Pareto-Optimized Open-Source LLMs for Healthcare via Context Retrieval
It enables more affordable and reliable LLM solutions for healthcare, though it is incremental as it builds on existing retrieval techniques.
This study tackled the problem of high costs in healthcare AI by enhancing open-source LLMs with optimized context retrieval, achieving state-of-the-art accuracy on medical question answering at a fraction of the cost of proprietary models, as demonstrated on the MedQA benchmark.

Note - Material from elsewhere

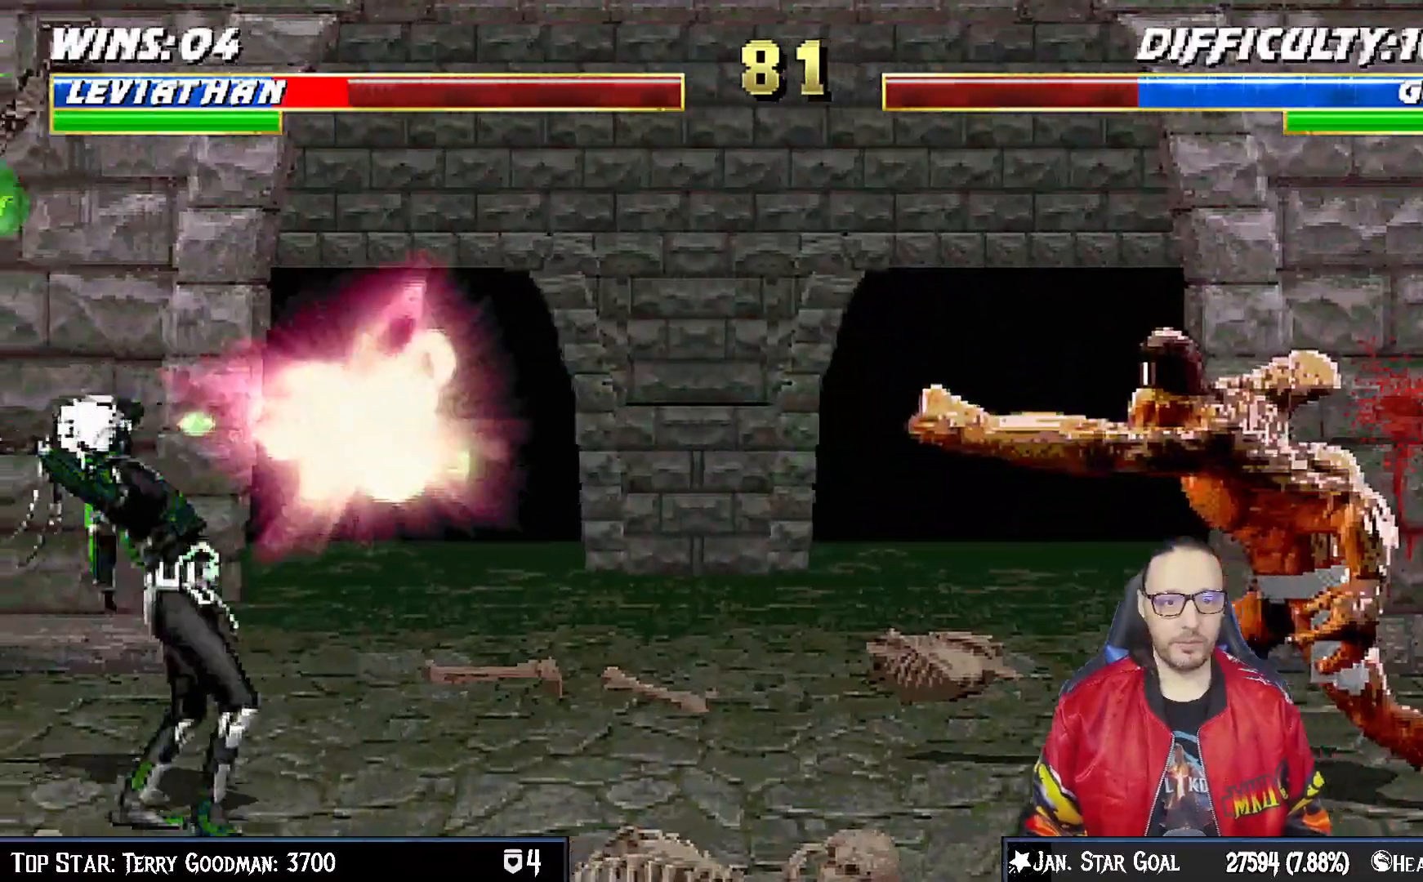
Gameplay with a controller (PlayStation layout); each line is a JSON object with the inputs held at the frame after it (dt_ms = milliseconds from this image to that frame). "events" lists button and stick changes between this image and that frame as [ms after this image, input, new state], when the widget could be followed in between.
{"dt_ms": 500, "buttons": ["TRIANGLE"], "left_stick": "center", "right_stick": "center", "events": [[233, "R1", "up"], [333, "DPAD_DOWN", "down"], [367, "right_stick", "down"], [383, "DPAD_LEFT", "down"], [400, "DPAD_DOWN", "up"], [417, "right_stick", "center"], [433, "DPAD_LEFT", "up"], [433, "TRIANGLE", "down"]]}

This study leverages optimized context retrieval to enhance open-source Large Language Models (LLMs) for cost-effective, high performance healthcare AI. We demonstrate that this approach achieves state-of-the-art accuracy on medical question answering at a fraction of the cost of proprietary models, significantly improving the cost-accuracy Pareto frontier on the MedQA benchmark. Key contributions include: (1) OpenMedQA, a novel benchmark revealing a performance gap in open-ended medical QA compared to multiple-choice formats; (2) a practical, reproducible pipeline for context retrieval optimization; and (3) open-source resources (Prompt Engine, CoT/ToT/Thinking databases) to empower healthcare AI development. By advancing retrieval techniques and QA evaluation, we enable more affordable and reliable LLM solutions for healthcare.